TASK INSTRUCTIONS :: With the pictures left aside, write out exactly the lines of the listing below from the line with "34: (401, 238, 3.89)" to the line with "47: (132, 130, 8.95)", both included, and only those.

EXTRACTED INFORMATION ::

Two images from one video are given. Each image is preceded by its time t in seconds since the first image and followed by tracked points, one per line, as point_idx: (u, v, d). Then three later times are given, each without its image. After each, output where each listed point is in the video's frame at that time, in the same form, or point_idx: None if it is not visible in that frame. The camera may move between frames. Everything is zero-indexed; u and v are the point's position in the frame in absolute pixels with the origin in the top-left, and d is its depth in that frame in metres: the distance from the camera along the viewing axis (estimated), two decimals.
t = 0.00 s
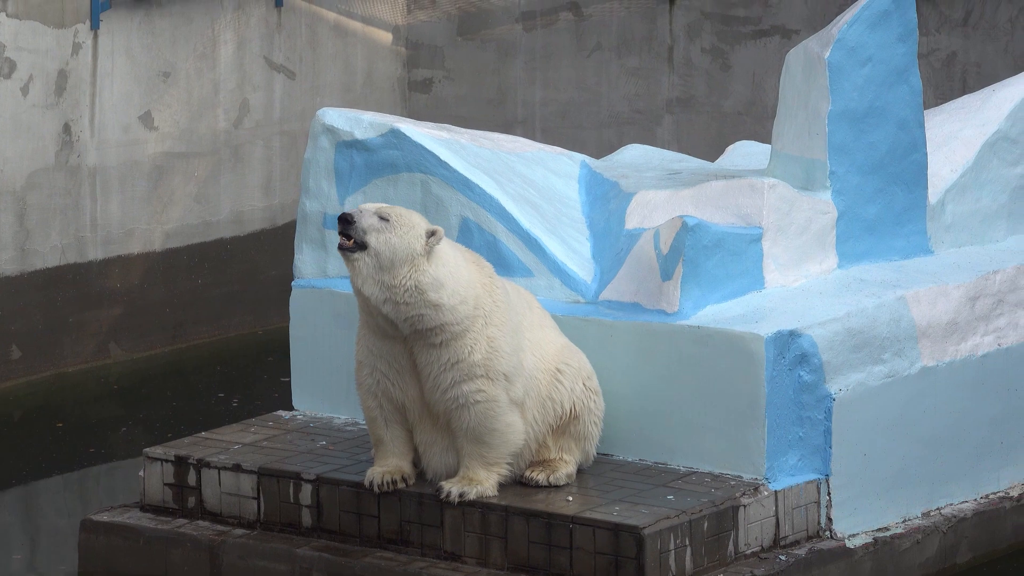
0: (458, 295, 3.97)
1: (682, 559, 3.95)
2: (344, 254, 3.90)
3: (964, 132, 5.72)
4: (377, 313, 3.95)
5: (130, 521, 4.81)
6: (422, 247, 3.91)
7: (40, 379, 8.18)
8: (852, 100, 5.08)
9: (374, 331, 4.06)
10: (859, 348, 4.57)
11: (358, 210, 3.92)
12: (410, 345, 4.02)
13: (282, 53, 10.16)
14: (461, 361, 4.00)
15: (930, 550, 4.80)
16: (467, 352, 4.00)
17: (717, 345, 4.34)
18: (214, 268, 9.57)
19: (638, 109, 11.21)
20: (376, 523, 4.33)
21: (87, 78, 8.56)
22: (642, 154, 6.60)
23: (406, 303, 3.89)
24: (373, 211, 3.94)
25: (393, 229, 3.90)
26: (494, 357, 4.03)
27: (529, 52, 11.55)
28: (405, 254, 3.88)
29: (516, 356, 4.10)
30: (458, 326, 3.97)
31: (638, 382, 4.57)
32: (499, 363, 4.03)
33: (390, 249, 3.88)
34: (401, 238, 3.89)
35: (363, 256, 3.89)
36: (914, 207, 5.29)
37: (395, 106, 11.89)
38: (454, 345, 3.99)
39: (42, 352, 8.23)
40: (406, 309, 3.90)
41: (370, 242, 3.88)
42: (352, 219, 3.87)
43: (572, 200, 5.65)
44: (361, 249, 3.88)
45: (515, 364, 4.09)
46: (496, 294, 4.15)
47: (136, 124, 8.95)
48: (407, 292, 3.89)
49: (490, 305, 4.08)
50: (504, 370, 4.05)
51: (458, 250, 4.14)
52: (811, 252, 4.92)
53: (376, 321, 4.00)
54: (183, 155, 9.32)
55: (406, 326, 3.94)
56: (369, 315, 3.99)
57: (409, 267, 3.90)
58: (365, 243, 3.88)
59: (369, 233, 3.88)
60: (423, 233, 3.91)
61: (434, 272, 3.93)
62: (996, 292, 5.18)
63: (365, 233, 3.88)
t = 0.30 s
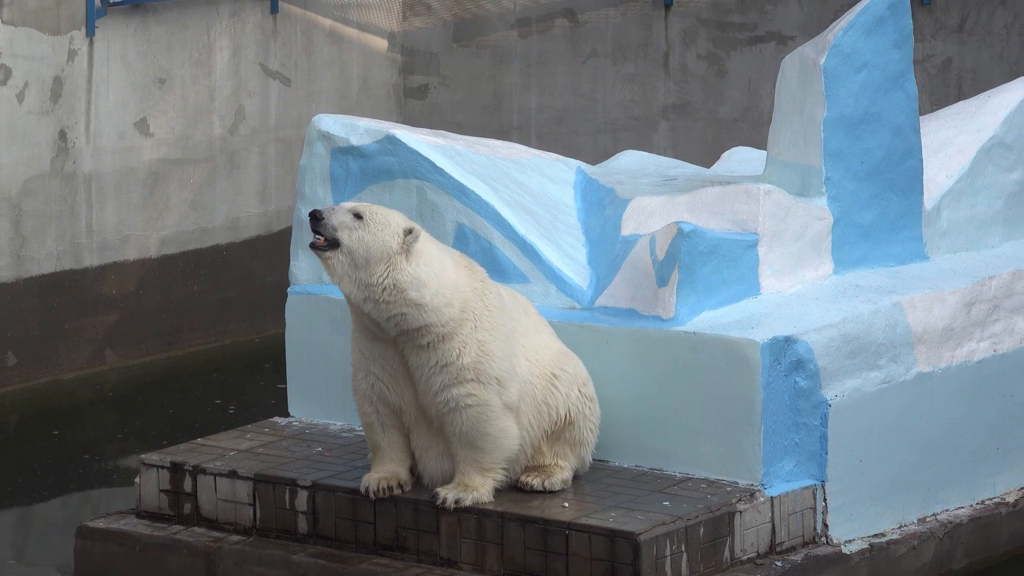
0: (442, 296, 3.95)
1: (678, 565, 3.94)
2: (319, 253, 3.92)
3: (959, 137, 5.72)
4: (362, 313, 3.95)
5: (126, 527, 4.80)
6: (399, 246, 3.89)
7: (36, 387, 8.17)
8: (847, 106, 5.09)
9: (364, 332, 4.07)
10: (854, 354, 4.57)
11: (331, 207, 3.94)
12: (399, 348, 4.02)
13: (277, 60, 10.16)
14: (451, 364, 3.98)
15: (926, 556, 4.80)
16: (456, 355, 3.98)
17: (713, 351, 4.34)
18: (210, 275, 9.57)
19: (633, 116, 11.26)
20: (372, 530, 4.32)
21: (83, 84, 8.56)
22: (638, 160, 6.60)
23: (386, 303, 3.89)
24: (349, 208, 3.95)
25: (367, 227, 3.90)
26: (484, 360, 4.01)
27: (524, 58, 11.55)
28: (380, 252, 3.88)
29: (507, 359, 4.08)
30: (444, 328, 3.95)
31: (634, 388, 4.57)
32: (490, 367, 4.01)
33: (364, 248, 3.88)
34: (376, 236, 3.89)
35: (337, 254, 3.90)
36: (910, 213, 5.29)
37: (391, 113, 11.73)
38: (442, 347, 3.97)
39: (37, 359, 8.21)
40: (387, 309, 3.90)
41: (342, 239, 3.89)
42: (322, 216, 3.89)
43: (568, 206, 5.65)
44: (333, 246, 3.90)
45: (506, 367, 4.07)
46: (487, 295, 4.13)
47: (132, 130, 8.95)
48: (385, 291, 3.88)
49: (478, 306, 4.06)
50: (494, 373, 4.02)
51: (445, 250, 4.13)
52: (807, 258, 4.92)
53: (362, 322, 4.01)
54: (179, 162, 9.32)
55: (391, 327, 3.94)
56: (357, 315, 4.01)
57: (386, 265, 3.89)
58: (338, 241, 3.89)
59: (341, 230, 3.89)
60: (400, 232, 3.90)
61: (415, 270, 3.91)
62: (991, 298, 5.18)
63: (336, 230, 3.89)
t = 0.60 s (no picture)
0: (429, 300, 3.93)
1: (675, 571, 3.94)
2: (296, 271, 3.95)
3: (956, 142, 5.73)
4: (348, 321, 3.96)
5: (123, 532, 4.79)
6: (375, 254, 3.89)
7: (33, 392, 8.16)
8: (844, 111, 5.09)
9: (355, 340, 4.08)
10: (851, 359, 4.57)
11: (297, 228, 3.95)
12: (391, 353, 4.01)
13: (274, 65, 10.17)
14: (444, 367, 3.97)
15: (923, 561, 4.80)
16: (448, 358, 3.96)
17: (710, 356, 4.33)
18: (207, 280, 9.56)
19: (630, 120, 11.27)
20: (369, 535, 4.31)
21: (80, 89, 8.56)
22: (635, 165, 6.59)
23: (370, 311, 3.89)
24: (321, 222, 3.96)
25: (339, 238, 3.91)
26: (477, 363, 3.99)
27: (521, 63, 11.54)
28: (357, 262, 3.88)
29: (500, 362, 4.06)
30: (434, 332, 3.94)
31: (630, 393, 4.56)
32: (483, 370, 3.99)
33: (338, 260, 3.89)
34: (350, 245, 3.89)
35: (313, 268, 3.92)
36: (906, 218, 5.29)
37: (388, 118, 11.70)
38: (434, 350, 3.96)
39: (34, 364, 8.20)
40: (372, 315, 3.90)
41: (314, 255, 3.92)
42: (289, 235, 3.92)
43: (565, 211, 5.65)
44: (305, 263, 3.92)
45: (500, 370, 4.04)
46: (479, 298, 4.11)
47: (129, 135, 8.95)
48: (367, 299, 3.89)
49: (469, 310, 4.04)
50: (487, 377, 4.00)
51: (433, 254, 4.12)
52: (803, 263, 4.92)
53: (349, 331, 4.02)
54: (176, 167, 9.31)
55: (378, 334, 3.94)
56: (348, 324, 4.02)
57: (363, 275, 3.89)
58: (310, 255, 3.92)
59: (311, 246, 3.92)
60: (376, 240, 3.89)
61: (397, 276, 3.90)
62: (989, 303, 5.18)
63: (306, 247, 3.92)
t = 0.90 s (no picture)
0: (409, 314, 3.92)
1: None
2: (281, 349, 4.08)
3: (955, 149, 5.74)
4: (335, 345, 4.00)
5: (121, 537, 4.78)
6: (333, 297, 3.92)
7: (32, 396, 8.16)
8: (843, 117, 5.09)
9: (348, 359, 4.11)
10: (850, 365, 4.57)
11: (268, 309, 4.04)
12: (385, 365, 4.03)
13: (274, 70, 10.18)
14: (439, 373, 3.96)
15: (922, 567, 4.79)
16: (443, 364, 3.95)
17: (710, 362, 4.33)
18: (206, 285, 9.56)
19: (630, 126, 11.28)
20: (368, 540, 4.31)
21: (79, 94, 8.56)
22: (635, 171, 6.60)
23: (353, 344, 3.94)
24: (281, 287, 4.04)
25: (297, 296, 3.97)
26: (473, 367, 3.97)
27: (521, 69, 11.57)
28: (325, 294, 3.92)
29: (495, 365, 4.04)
30: (424, 340, 3.94)
31: (630, 398, 4.56)
32: (480, 375, 3.97)
33: (305, 314, 3.96)
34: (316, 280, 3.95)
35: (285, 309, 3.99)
36: (906, 224, 5.30)
37: (387, 124, 11.71)
38: (428, 358, 3.95)
39: (33, 369, 8.20)
40: (355, 336, 3.93)
41: (284, 327, 4.01)
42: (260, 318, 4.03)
43: (564, 217, 5.65)
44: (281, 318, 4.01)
45: (497, 373, 4.02)
46: (471, 302, 4.09)
47: (128, 140, 8.95)
48: (344, 335, 3.94)
49: (460, 315, 4.02)
50: (483, 381, 3.98)
51: (419, 265, 4.11)
52: (803, 269, 4.92)
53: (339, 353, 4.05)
54: (175, 172, 9.32)
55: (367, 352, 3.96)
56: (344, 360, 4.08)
57: (330, 319, 3.94)
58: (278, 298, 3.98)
59: (278, 320, 4.02)
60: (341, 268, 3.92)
61: (375, 294, 3.92)
62: (988, 309, 5.19)
63: (274, 321, 4.02)
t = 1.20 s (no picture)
0: (393, 316, 3.95)
1: None
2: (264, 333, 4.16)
3: (958, 150, 5.73)
4: (327, 348, 4.05)
5: (125, 538, 4.78)
6: (315, 295, 3.99)
7: (35, 396, 8.16)
8: (847, 118, 5.09)
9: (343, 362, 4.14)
10: (854, 366, 4.57)
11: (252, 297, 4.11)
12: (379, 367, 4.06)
13: (277, 71, 10.18)
14: (432, 374, 3.97)
15: (925, 568, 4.79)
16: (434, 365, 3.96)
17: (713, 363, 4.33)
18: (210, 286, 9.56)
19: (633, 127, 11.28)
20: (371, 540, 4.31)
21: (82, 95, 8.56)
22: (638, 172, 6.60)
23: (337, 343, 4.00)
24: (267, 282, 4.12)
25: (281, 292, 4.05)
26: (465, 368, 3.97)
27: (524, 70, 11.57)
28: (309, 298, 3.99)
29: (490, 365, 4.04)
30: (413, 341, 3.96)
31: (633, 399, 4.56)
32: (473, 375, 3.97)
33: (288, 311, 4.03)
34: (300, 284, 4.02)
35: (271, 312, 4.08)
36: (909, 226, 5.29)
37: (391, 124, 11.74)
38: (419, 359, 3.97)
39: (37, 369, 8.21)
40: (343, 337, 3.98)
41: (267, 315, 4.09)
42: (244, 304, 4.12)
43: (567, 218, 5.65)
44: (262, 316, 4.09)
45: (492, 372, 4.02)
46: (465, 303, 4.10)
47: (132, 141, 8.95)
48: (327, 333, 4.00)
49: (451, 316, 4.03)
50: (476, 381, 3.98)
51: (412, 268, 4.14)
52: (806, 270, 4.92)
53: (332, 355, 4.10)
54: (179, 173, 9.32)
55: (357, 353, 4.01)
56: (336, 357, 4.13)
57: (312, 317, 4.00)
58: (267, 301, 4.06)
59: (261, 307, 4.09)
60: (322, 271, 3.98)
61: (361, 296, 3.96)
62: (991, 310, 5.18)
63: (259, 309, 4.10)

TASK SOLUTION ::
34: (401, 238, 3.89)
35: (363, 256, 3.89)
36: (914, 207, 5.29)
37: (395, 106, 11.89)
38: (454, 345, 3.99)
39: (42, 352, 8.23)
40: (406, 309, 3.90)
41: (370, 242, 3.88)
42: (352, 219, 3.87)
43: (572, 200, 5.65)
44: (361, 249, 3.88)
45: (515, 364, 4.09)
46: (496, 294, 4.15)
47: (136, 124, 8.95)
48: (407, 292, 3.89)
49: (490, 305, 4.08)
50: (504, 370, 4.05)
51: (458, 250, 4.14)
52: (811, 252, 4.92)
53: (376, 321, 4.00)
54: (183, 155, 9.32)
55: (406, 326, 3.94)
56: (369, 315, 3.99)
57: (409, 267, 3.90)
58: (365, 243, 3.88)
59: (369, 233, 3.88)
60: (423, 233, 3.91)
61: (434, 272, 3.93)
62: (996, 292, 5.18)
63: (365, 233, 3.88)
t = 0.30 s
0: (442, 296, 3.95)
1: (678, 565, 3.94)
2: (319, 253, 3.92)
3: (959, 137, 5.72)
4: (362, 313, 3.95)
5: (126, 527, 4.80)
6: (399, 246, 3.89)
7: (36, 387, 8.17)
8: (847, 106, 5.09)
9: (364, 332, 4.07)
10: (854, 354, 4.57)
11: (331, 207, 3.94)
12: (399, 348, 4.02)
13: (277, 60, 10.16)
14: (451, 364, 3.98)
15: (926, 556, 4.80)
16: (456, 355, 3.98)
17: (713, 351, 4.34)
18: (210, 275, 9.57)
19: (633, 116, 11.26)
20: (372, 530, 4.32)
21: (83, 84, 8.56)
22: (638, 160, 6.60)
23: (386, 303, 3.89)
24: (349, 208, 3.95)
25: (367, 227, 3.90)
26: (484, 360, 4.01)
27: (524, 58, 11.55)
28: (380, 252, 3.88)
29: (507, 359, 4.08)
30: (444, 328, 3.95)
31: (634, 388, 4.57)
32: (490, 367, 4.01)
33: (364, 248, 3.88)
34: (376, 236, 3.89)
35: (337, 254, 3.90)
36: (910, 213, 5.29)
37: (391, 113, 11.73)
38: (442, 347, 3.97)
39: (37, 359, 8.21)
40: (387, 309, 3.90)
41: (342, 239, 3.89)
42: (322, 216, 3.89)
43: (568, 206, 5.65)
44: (333, 246, 3.90)
45: (506, 367, 4.07)
46: (487, 295, 4.13)
47: (132, 130, 8.95)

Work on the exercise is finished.